About this exercise - What is needed is an exact copy of the records below, without the pictures.

Input for this task -
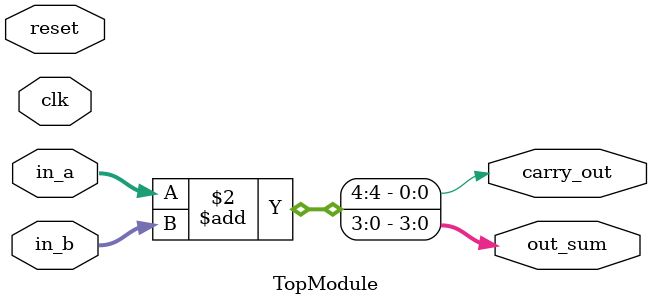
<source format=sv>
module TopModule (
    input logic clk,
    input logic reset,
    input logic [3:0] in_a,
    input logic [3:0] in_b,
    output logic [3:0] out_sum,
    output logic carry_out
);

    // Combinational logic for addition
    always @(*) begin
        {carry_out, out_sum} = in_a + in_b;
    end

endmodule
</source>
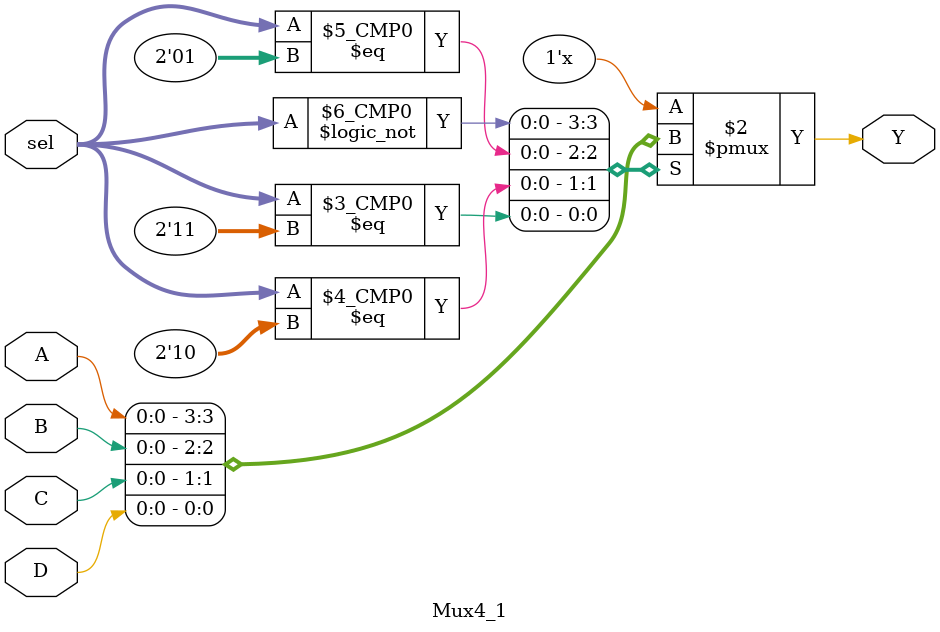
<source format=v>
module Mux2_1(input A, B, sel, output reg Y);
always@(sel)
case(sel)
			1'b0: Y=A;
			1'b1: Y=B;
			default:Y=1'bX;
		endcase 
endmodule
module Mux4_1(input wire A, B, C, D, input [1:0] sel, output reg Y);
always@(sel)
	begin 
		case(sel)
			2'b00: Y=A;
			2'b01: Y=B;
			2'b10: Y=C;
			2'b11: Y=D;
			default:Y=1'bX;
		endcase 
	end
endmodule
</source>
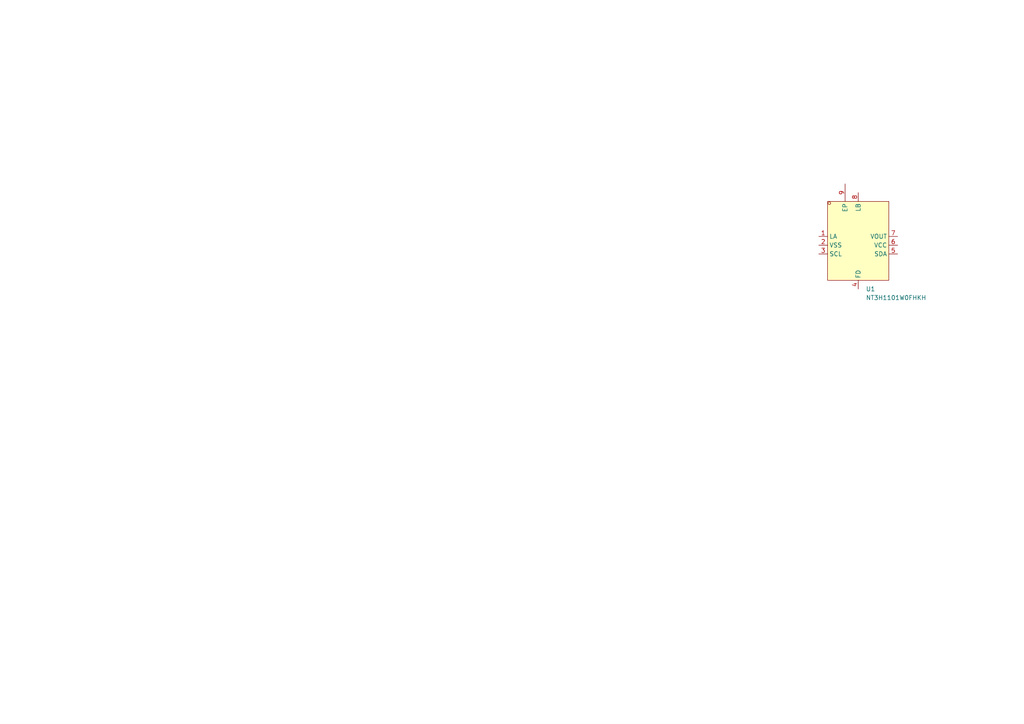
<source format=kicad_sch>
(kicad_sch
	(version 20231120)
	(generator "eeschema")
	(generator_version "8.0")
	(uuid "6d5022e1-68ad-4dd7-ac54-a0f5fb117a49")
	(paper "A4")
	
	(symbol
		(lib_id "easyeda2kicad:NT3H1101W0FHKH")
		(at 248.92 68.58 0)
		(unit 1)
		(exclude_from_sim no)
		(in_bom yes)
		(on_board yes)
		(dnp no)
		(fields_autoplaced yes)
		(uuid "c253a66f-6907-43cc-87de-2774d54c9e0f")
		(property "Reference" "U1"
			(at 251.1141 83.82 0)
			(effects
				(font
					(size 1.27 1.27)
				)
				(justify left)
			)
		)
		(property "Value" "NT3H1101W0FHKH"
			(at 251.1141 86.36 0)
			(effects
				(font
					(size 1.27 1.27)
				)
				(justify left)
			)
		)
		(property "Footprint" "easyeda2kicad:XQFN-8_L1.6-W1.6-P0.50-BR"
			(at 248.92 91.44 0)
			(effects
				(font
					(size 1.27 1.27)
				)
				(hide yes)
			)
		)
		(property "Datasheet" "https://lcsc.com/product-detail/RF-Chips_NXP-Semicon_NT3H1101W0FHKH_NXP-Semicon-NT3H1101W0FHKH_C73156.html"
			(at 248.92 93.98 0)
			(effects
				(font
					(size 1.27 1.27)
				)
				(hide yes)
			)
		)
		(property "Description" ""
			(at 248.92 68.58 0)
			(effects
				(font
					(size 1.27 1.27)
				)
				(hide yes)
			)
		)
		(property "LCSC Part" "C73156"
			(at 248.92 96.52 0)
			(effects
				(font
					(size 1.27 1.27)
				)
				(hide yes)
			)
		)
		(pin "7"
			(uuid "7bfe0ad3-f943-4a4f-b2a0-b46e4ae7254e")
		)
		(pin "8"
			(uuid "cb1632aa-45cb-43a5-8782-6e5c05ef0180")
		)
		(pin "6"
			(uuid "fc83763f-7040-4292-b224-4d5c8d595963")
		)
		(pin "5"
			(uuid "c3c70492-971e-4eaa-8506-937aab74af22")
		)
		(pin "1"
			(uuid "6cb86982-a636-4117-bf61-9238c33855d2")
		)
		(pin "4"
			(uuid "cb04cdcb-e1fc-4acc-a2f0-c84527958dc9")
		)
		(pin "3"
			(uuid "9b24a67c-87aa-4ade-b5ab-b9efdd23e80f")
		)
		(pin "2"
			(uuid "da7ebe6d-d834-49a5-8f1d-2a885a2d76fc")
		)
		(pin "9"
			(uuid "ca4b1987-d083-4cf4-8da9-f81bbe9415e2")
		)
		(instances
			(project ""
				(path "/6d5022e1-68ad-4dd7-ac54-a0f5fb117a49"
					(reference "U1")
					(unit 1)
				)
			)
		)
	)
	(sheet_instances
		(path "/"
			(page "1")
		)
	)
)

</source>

Output -
<source format=sv>
module TopModule (
    input logic clk,
    input logic reset,
    input logic [3:0] in_a,
    input logic [3:0] in_b,
    output logic [3:0] out_sum,
    output logic carry_out
);

    // Combinational logic for addition
    always @(*) begin
        {carry_out, out_sum} = in_a + in_b;
    end

endmodule
</source>
<source format=v>
module Mux2_1(input A, B, sel, output reg Y);
always@(sel)
case(sel)
			1'b0: Y=A;
			1'b1: Y=B;
			default:Y=1'bX;
		endcase 
endmodule
module Mux4_1(input wire A, B, C, D, input [1:0] sel, output reg Y);
always@(sel)
	begin 
		case(sel)
			2'b00: Y=A;
			2'b01: Y=B;
			2'b10: Y=C;
			2'b11: Y=D;
			default:Y=1'bX;
		endcase 
	end
endmodule
</source>
<source format=kicad_sch>
(kicad_sch
	(version 20231120)
	(generator "eeschema")
	(generator_version "8.0")
	(uuid "6d5022e1-68ad-4dd7-ac54-a0f5fb117a49")
	(paper "A4")
	
	(symbol
		(lib_id "easyeda2kicad:NT3H1101W0FHKH")
		(at 248.92 68.58 0)
		(unit 1)
		(exclude_from_sim no)
		(in_bom yes)
		(on_board yes)
		(dnp no)
		(fields_autoplaced yes)
		(uuid "c253a66f-6907-43cc-87de-2774d54c9e0f")
		(property "Reference" "U1"
			(at 251.1141 83.82 0)
			(effects
				(font
					(size 1.27 1.27)
				)
				(justify left)
			)
		)
		(property "Value" "NT3H1101W0FHKH"
			(at 251.1141 86.36 0)
			(effects
				(font
					(size 1.27 1.27)
				)
				(justify left)
			)
		)
		(property "Footprint" "easyeda2kicad:XQFN-8_L1.6-W1.6-P0.50-BR"
			(at 248.92 91.44 0)
			(effects
				(font
					(size 1.27 1.27)
				)
				(hide yes)
			)
		)
		(property "Datasheet" "https://lcsc.com/product-detail/RF-Chips_NXP-Semicon_NT3H1101W0FHKH_NXP-Semicon-NT3H1101W0FHKH_C73156.html"
			(at 248.92 93.98 0)
			(effects
				(font
					(size 1.27 1.27)
				)
				(hide yes)
			)
		)
		(property "Description" ""
			(at 248.92 68.58 0)
			(effects
				(font
					(size 1.27 1.27)
				)
				(hide yes)
			)
		)
		(property "LCSC Part" "C73156"
			(at 248.92 96.52 0)
			(effects
				(font
					(size 1.27 1.27)
				)
				(hide yes)
			)
		)
		(pin "7"
			(uuid "7bfe0ad3-f943-4a4f-b2a0-b46e4ae7254e")
		)
		(pin "8"
			(uuid "cb1632aa-45cb-43a5-8782-6e5c05ef0180")
		)
		(pin "6"
			(uuid "fc83763f-7040-4292-b224-4d5c8d595963")
		)
		(pin "5"
			(uuid "c3c70492-971e-4eaa-8506-937aab74af22")
		)
		(pin "1"
			(uuid "6cb86982-a636-4117-bf61-9238c33855d2")
		)
		(pin "4"
			(uuid "cb04cdcb-e1fc-4acc-a2f0-c84527958dc9")
		)
		(pin "3"
			(uuid "9b24a67c-87aa-4ade-b5ab-b9efdd23e80f")
		)
		(pin "2"
			(uuid "da7ebe6d-d834-49a5-8f1d-2a885a2d76fc")
		)
		(pin "9"
			(uuid "ca4b1987-d083-4cf4-8da9-f81bbe9415e2")
		)
		(instances
			(project ""
				(path "/6d5022e1-68ad-4dd7-ac54-a0f5fb117a49"
					(reference "U1")
					(unit 1)
				)
			)
		)
	)
	(sheet_instances
		(path "/"
			(page "1")
		)
	)
)

</source>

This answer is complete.